Mounjaro is a hormone-mimicking diabetes drug that's a lot like Ozempic.
A new trial suggests Mounjaro is even stronger than Ozempic for weight loss.
Side effects are also stronger, though, and they can include nausea, diarrhea, and hair loss.
An Ozempic rival proved highly effective in a new clinical trial — and could be approved for weight loss in just a few months, according to an expert who's been studying the drug.
Eli Lilly's Mounjaro is, like Novo Nordisk's Ozempic and Wegovy, a diabetes injectable with a side effect of weight loss. But the latest data suggests this one may be even more of a game-changer than the blockbuster weight loss drugs already dominating popular culture.
"This is a landmark," lead study author Dr. W Timothy Garvey, a senior scientist at the University of Alabama, Birmingham's Nutrition Obesity Research Center said on Friday at the American Diabetes Association conference, where the results were announced. He called them "very impressive" and referred to Mounjaro as "the big bomb in terms of weight loss."
The trial results were published in a large new study Friday night, in the medical journal The Lancet.
They showed the injection Mounjaro — which was approved to treat type 2 diabetes in May 2022 — was highly effective at helping overweight people with diabetes lose a substantial amount of weight. The drug helped them lose enough weight to lower their risk of other chronic diseases, and, in some cases, even put their diabetes in remission, while also shrinking their waistlines.
Patients with diabetes and obesity generally have a harder time losing weight than patients who are only overweight. But in this 72-week trial of overweight diabetics, nearly half (48%) of patients on a 15mg dose of Mounjaro lost at least 15% of their body weight.
Those weight loss results are on par with a 2021 study of Ozempic in patients who did not have diabetes — suggesting that Mounjaro is a more powerful, potent drug for weight loss. This is, in part, because the active ingredient in Mounjaro is a drug called tirzepatide, which mimics two different hunger-regulating hormones (GIP and GLP-1).

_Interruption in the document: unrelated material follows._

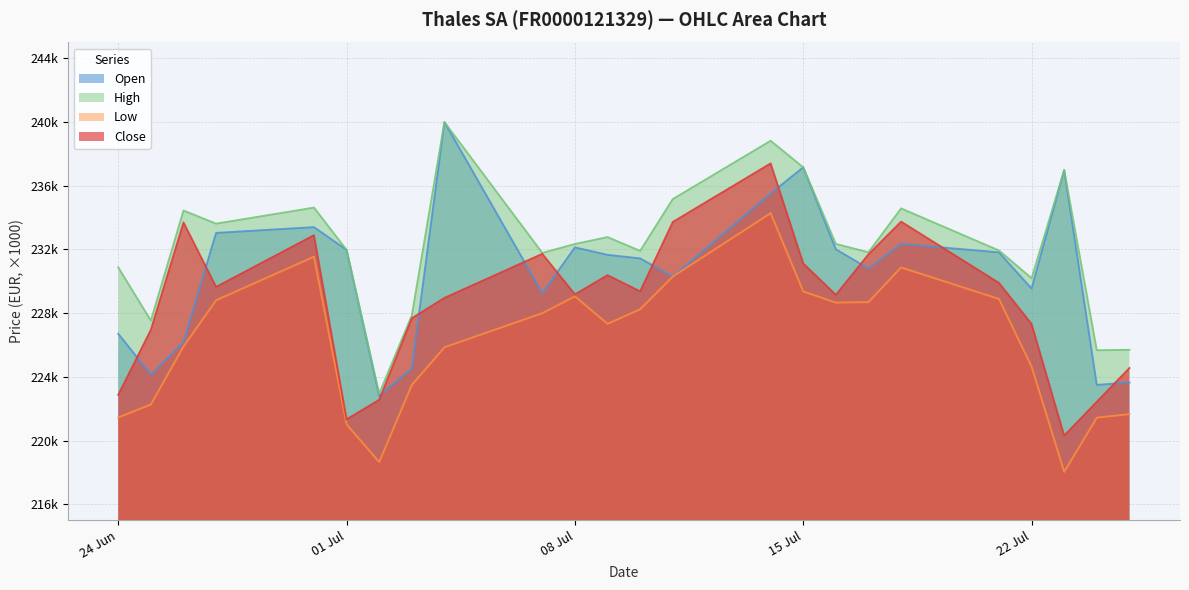

What is the greatest value displayed?

240000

Ozempic and Wegovy use semaglutide, which only mimics one hormone (GLP-1).
Garvey, who co-authored the study, which was funded by drugmaker Eli Lilly, said he expects the FDA could approve Mounjaro for weight loss "later this year."
But it's not for everyone. Side effects like nausea and gastrointestinal issues were more common with Mounjaro than with Ozempic, especially during the early phases of the trial, when patients were still ramping up their doses, and getting used to the medication. Some patients complained of fatigue, or had some hair fall out, because their weight loss was so rapid.

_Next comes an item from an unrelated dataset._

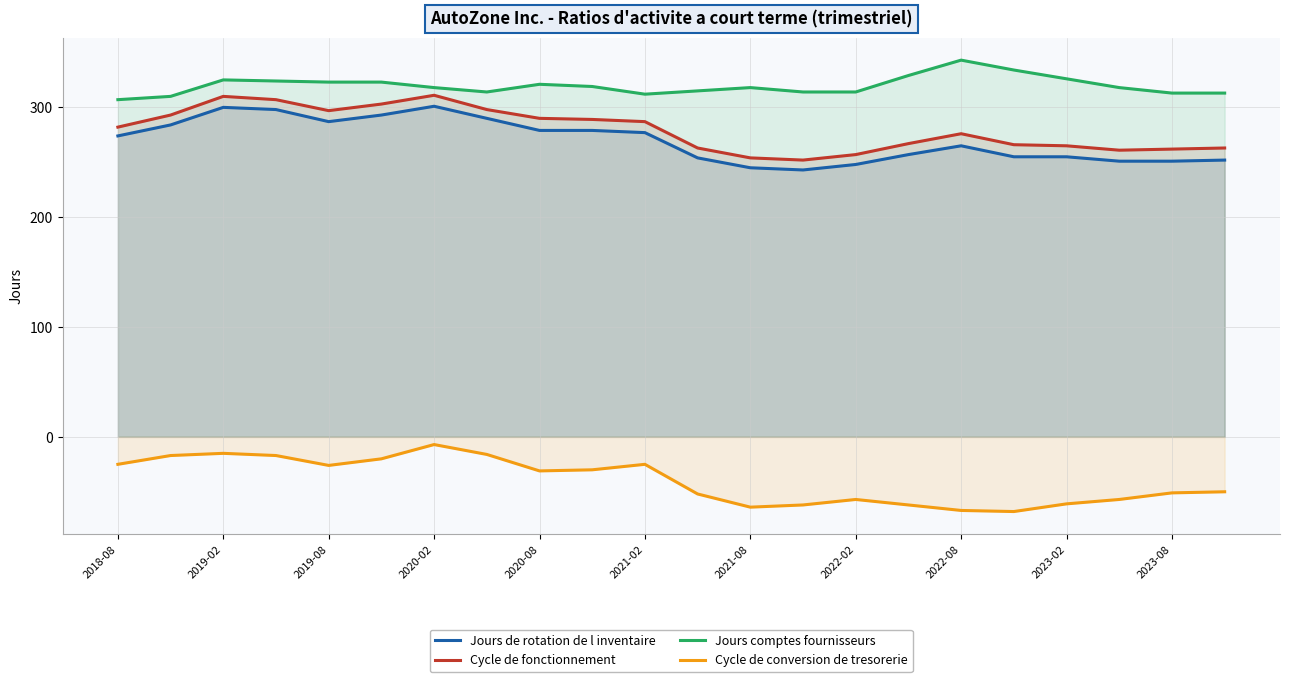

What is the total value across all series at 2023-02?

785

'These patients need new clothes'
Those who could benefit most from the drug already can't get their hands on it.
"Patients like this medicine," Garvey told Insider during a press briefing about the study on Friday.

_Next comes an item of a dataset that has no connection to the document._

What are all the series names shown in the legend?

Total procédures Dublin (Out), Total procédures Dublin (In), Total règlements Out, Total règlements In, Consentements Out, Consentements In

He said some patients have been "crying in our office, because the study's over," and they won't have free access to tirzepatide anymore. "They like the weight loss they achieved, and they can't get the medicine anymore."
Many insurance carriers don't reimburse patients for pricey injectable drugs including Ozempic, Wegovy, and Mounjaro, and out of pocket costs can run upwards of $1,000 a month.
"In many patients, the weight is just gonna go back up once they stop the medicine," Garvey said.
Patients in the study lost so much weight that their BMI classifications dropped down into new categories (from "overweight" to "healthy," or from "obese" to "overweight.")
"These patients need new clothes, with a decrease in waist circumference of over five inches," Garvey said.